Pensione di cittadinanza: la prestazione erogata dall’INPS è per pochi e non è così alta

Guendalina Grossi - Pensioni

La pensione di cittadinanza che viene erogata dall'INPS ai nuclei familiari che hanno al loro interno persone anziane, è riservata solo ad alcuni e gli importi non sono così elevati. Vediamo nel dettaglio perché.

Pensione di cittadinanza: la prestazione erogata dall'INPS è per pochi e non è così alta

La pensione di cittadinanza è una prestazione che viene erogata dall’INPS a quei nuclei familiari composti da persone anziane.

Il DL 4/2019, entrato in vigore il 29 gennaio 2019, ha apportato delle novità per ciò che concerne la pensione di cittadinanza, cercando di riconoscere più diritti ai disabili gravi, inizialmente esclusi dalla possibilità di richiedere la suddetta misura.

Da uno studio della Uil è emerso però che a beneficiare della pensione di cittadinanza sono pochi nuclei familiari e nella maggior parte dei casi gli importi relativi alla prestazione sono nettamente inferiori al limite massimo previsto di 780 euro.

Ma vediamo nel dettaglio cosa è emerso dallo studio della Uil e come sono distribuiti sul territorio italiano i beneficiari della pensione di cittadinanza.

Pensione di cittadinanza 2019: solo per pochi e con importi bassi

Da uno studio della Uil è emerso che la pensione di cittadinanza, che viene erogata dall’INPS a quei nuclei familiari composti da persone anziane, è solo per pochi e che spesso gli importi non sono così elevati.

Per il segretario confederale della Uil Domenico Proietti, infatti, la pensione di cittadinanza -che consente agli anziani in difficoltà con più di 67 anni di andare in pensione anticipatamente - creerà non poche delusioni ai contribuenti.

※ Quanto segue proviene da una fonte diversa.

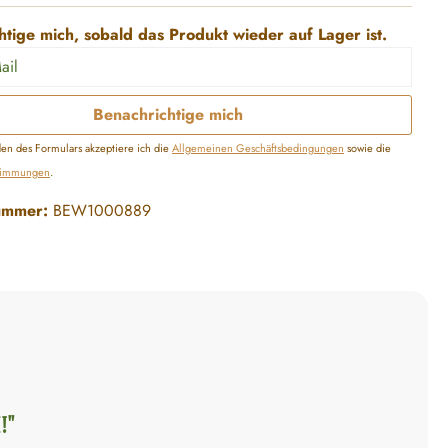
tige mich, sobald das Produkt wieder auf Lager ist.
il
Benachrichtige mich
n des Formulars akzeptiere ich die
Allgemeinen Geschäftsbedingungen
sowie die
stimmungen
.
ummer:
BEW1000889
!"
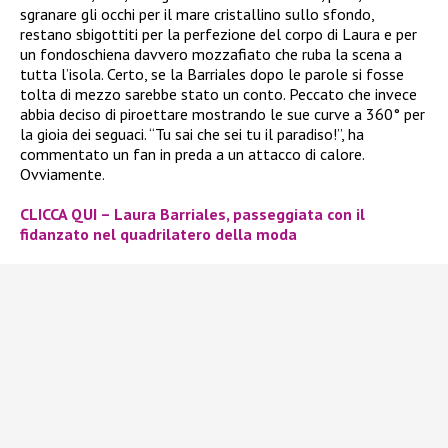
sgranare gli occhi per il mare cristallino sullo sfondo,
restano sbigottiti per la perfezione del corpo di Laura e per
un fondoschiena davvero mozzafiato che ruba la scena a
tutta l’isola. Certo, se la Barriales dopo le parole si fosse
tolta di mezzo sarebbe stato un conto. Peccato che invece
abbia deciso di piroettare mostrando le sue curve a 360° per
la gioia dei seguaci. “Tu sai che sei tu il paradiso!”, ha
commentato un fan in preda a un attacco di calore.
Ovviamente.
CLICCA QUI – Laura Barriales, passeggiata con il
fidanzato nel quadrilatero della moda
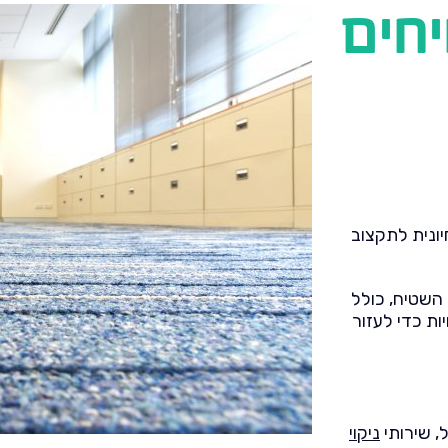
יחים
ונית לתקצוב
 השטיח, כולל
ות כדי לעזור
, שירותי
ניקוי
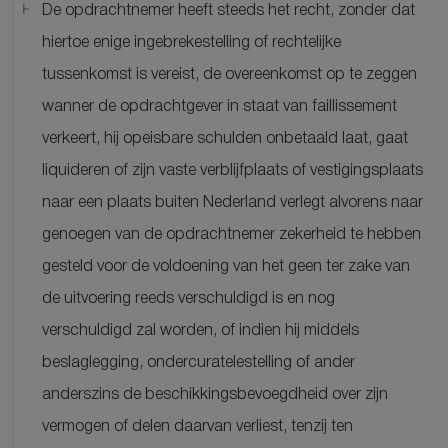
De opdrachtnemer heeft steeds het recht, zonder dat
hiertoe enige ingebrekestelling of rechtelijke
tussenkomst is vereist, de overeenkomst op te zeggen
wanner de opdrachtgever in staat van faillissement
verkeert, hij opeisbare schulden onbetaald laat, gaat
liquideren of zijn vaste verblijfplaats of vestigingsplaats
naar een plaats buiten Nederland verlegt alvorens naar
genoegen van de opdrachtnemer zekerheid te hebben
gesteld voor de voldoening van het geen ter zake van
de uitvoering reeds verschuldigd is en nog
verschuldigd zal worden, of indien hij middels
beslaglegging, ondercuratelestelling of ander
anderszins de beschikkingsbevoegdheid over zijn
vermogen of delen daarvan verliest, tenzij ten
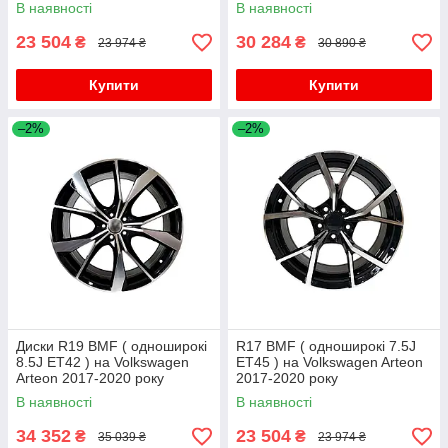
В наявності
В наявності
23 504
30 284
₴
₴
23 974 ₴
30 890 ₴
Купити
Купити
–2%
–2%
Диски R19 BMF ( одноширокі
R17 BMF ( одноширокі 7.5J
8.5J ET42 ) на Volkswagen
ET45 ) на Volkswagen Arteon
Arteon 2017-2020 року
2017-2020 року
В наявності
В наявності
34 352
23 504
₴
₴
35 039 ₴
23 974 ₴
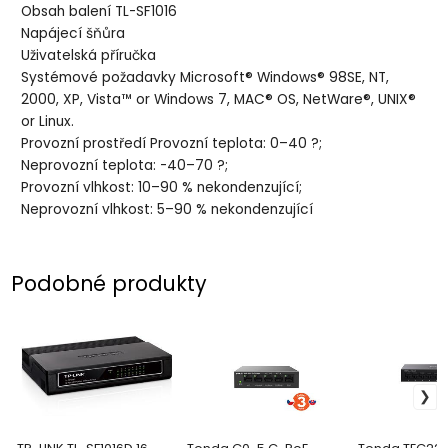
Obsah balení TL-SF1016
Napájecí šňůra
Uživatelská příručka
Systémové požadavky Microsoft® Windows® 98SE, NT,
2000, XP, Vista™ or Windows 7, MAC® OS, NetWare®, UNIX®
or Linux.
Provozní prostředí Provozní teplota: 0–40 ?;
Neprovozní teplota: -40–70 ?;
Provozní vlhkost: 10–90 % nekondenzující;
Neprovozní vlhkost: 5–90 % nekondenzující
Podobné produkty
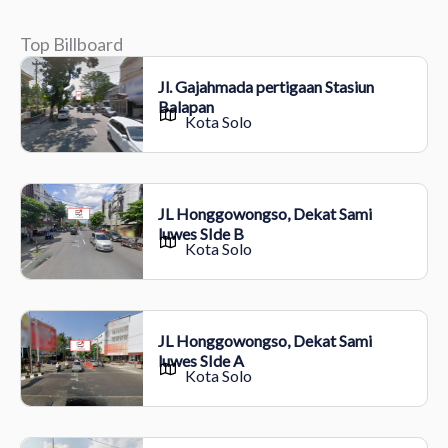
Top Billboard
Jl. Gajahmada pertigaan Stasiun
Balapan
Kota Solo
JL Honggowongso, Dekat Sami
luwes SIde B
Kota Solo
JL Honggowongso, Dekat Sami
luwes SIde A
Kota Solo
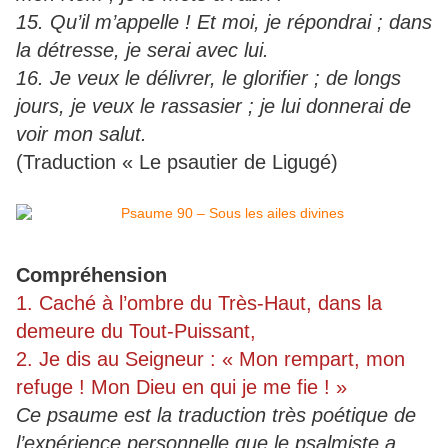
15. Qu’il m’appelle ! Et moi, je répondrai ; dans
la détresse, je serai avec lui.
16. Je veux le délivrer, le glorifier ; de longs
jours, je veux le rassasier ; je lui donnerai de
voir mon salut.
(Traduction « Le psautier de Ligugé)
Compréhension
1. Caché à l’ombre du Très-Haut, dans la
demeure du Tout-Puissant,
2. Je dis au Seigneur : « Mon rempart, mon
refuge ! Mon Dieu en qui je me fie ! »
Ce psaume est la traduction très poétique de
l’expérience personnelle que le psalmiste a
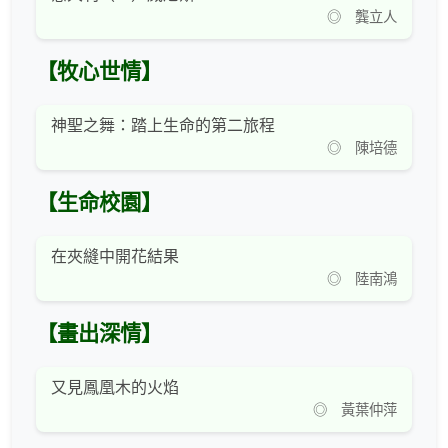
◎ 龔立人
【牧心世情】
神聖之舞：踏上生命的第二旅程
◎ 陳培德
【生命校園】
在夾縫中開花結果
◎ 陸南鴻
【畫出深情】
又見鳳凰木的火焰
◎ 黃葉仲萍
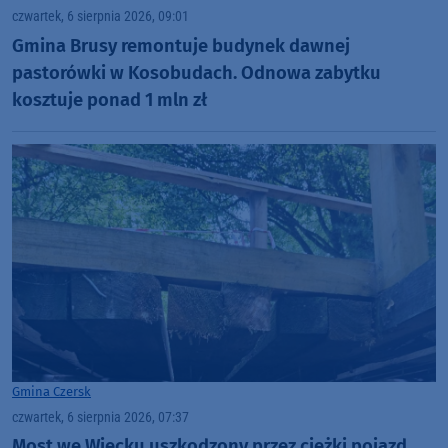
czwartek, 6 sierpnia 2026, 09:01
Gmina Brusy remontuje budynek dawnej
pastorówki w Kosobudach. Odnowa zabytku
kosztuje ponad 1 mln zł
Gmina Czersk
czwartek, 6 sierpnia 2026, 07:37
Most we Wiecku uszkodzony przez ciężki pojazd.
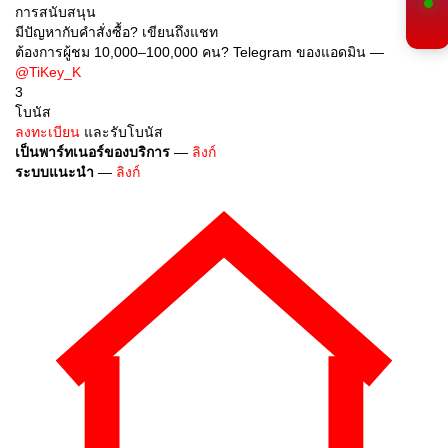
การสนับสนุน
มีปัญหากับคำสั่งซื้อ? เขียนถึงแชท
ต้องการผู้ชม 10,000–100,000 คน? Telegram ของแอดมิน —
@TiKey_K
3
โบนัส
ลงทะเบียน
และรับโบนัส
เป็นพาร์ทเนอร์ของบริการ
—
ลิงก์
ระบบแนะนำ
—
ลิงก์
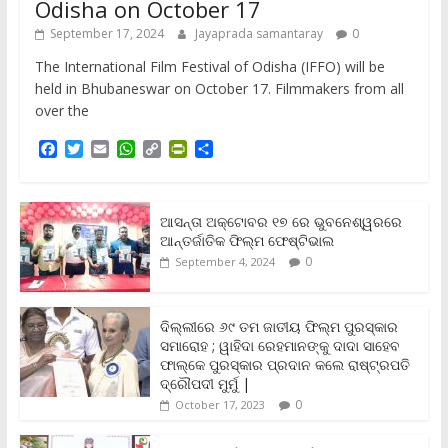
Odisha on October 17
September 17, 2024
Jayaprada samantaray
0
The International Film Festival of Odisha (IFFO) will be
held in Bhubaneswar on October 17. Filmmakers from all
over the
F
T
E
W
C
P
S
a
w
m
h
o
r
h
c
i
a
a
p
i
a
e
t
i
t
y
n
r
b
t
l
s
L
t
e
ଆସନ୍ତା ଅକ୍ଟୋବର ୧୭ ରେ ଭୁବନେଶ୍ୱରରେ
o
e
A
i
F
ଆନ୍ତର୍ଜାତିକ ଫିଲ୍ମ ଫେଷ୍ଟିଭାଲ
o
r
p
n
r
0
September 4, 2024
k
p
k
i
e
n
ଦିଲ୍ଲୀରେ ୬୯ ତମ ଜାତୀୟ ଫିଲ୍ମ ପୁରସ୍କାର
d
ସମାରୋହ ; ୱାହିଦା ରେହମାନଙ୍କୁ ଦାଦା ସାହେବ
l
y
ଫାଲ୍‌କେ ପୁରସ୍କାର ପ୍ରଦାନ କଲେ ରାଷ୍ଟ୍ରପତି
ଦ୍ରୌପଦୀ ମୁର୍ମୁ |
0
October 17, 2023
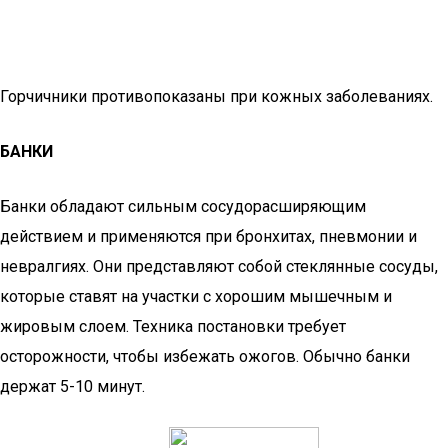
Горчичники противопоказаны при кожных заболеваниях.
БАНКИ
Банки обладают сильным сосудорасширяющим
действием и применяются при бронхитах, пневмонии и
невралгиях. Они представляют собой стеклянные сосуды,
которые ставят на участки с хорошим мышечным и
жировым слоем. Техника постановки требует
осторожности, чтобы избежать ожогов. Обычно банки
держат 5-10 минут.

Difatti dallo studio è emerso che il meccanismo attualmente utilizzato non consente alla maggioranza della platea dei pensionati di poter beneficiare della prestazione.

I percettori di pensione minima o di assegno sociale non potranno infatti beneficiare della pensione di cittadinanza in quanto, il reddito annuale, integrato con le maggiorazioni sociali, risulta ad oggi superiore al limite imposto per l’accesso alla suddetta prestazione.

La Uil ha contestato inoltre l’importo che viene erogato ai beneficiari, in quanto un pensionato single in affitto riceve un assegno previdenziale pari a 76 euro mensili, un importo davvero esiguo che non porta un reale beneficio ai contribuenti.

Pensione di cittadinanza: come si distribuiscono i beneficiari?

La maggior parte dei beneficiari della pensione di cittadinanza si trovano nel Sud Italia, risulta infatti che i nuclei familiari che ricevono il sussidio risiedono a Napoli.

Sono 52.717 i nuclei familiari che ricevono la pensione di cittadinanza nel capoluogo campano, segue poi Roma con 30.174 ed infine Palermo con 26.204.

Per ciò che concerne il numero di domande più accolte troviamo al primo posto ancora la Campania con 90.197 domande segue la Sicilia con 87.775 ed infine il Lazio 44.705.

Si ricorda che nel mese di avvio del reddito e della pensione di cittadinanza sono arrivate all’INPS circa 805 mila domande, e che l’Istituto sta già provvedendo ad erogare gli assegni.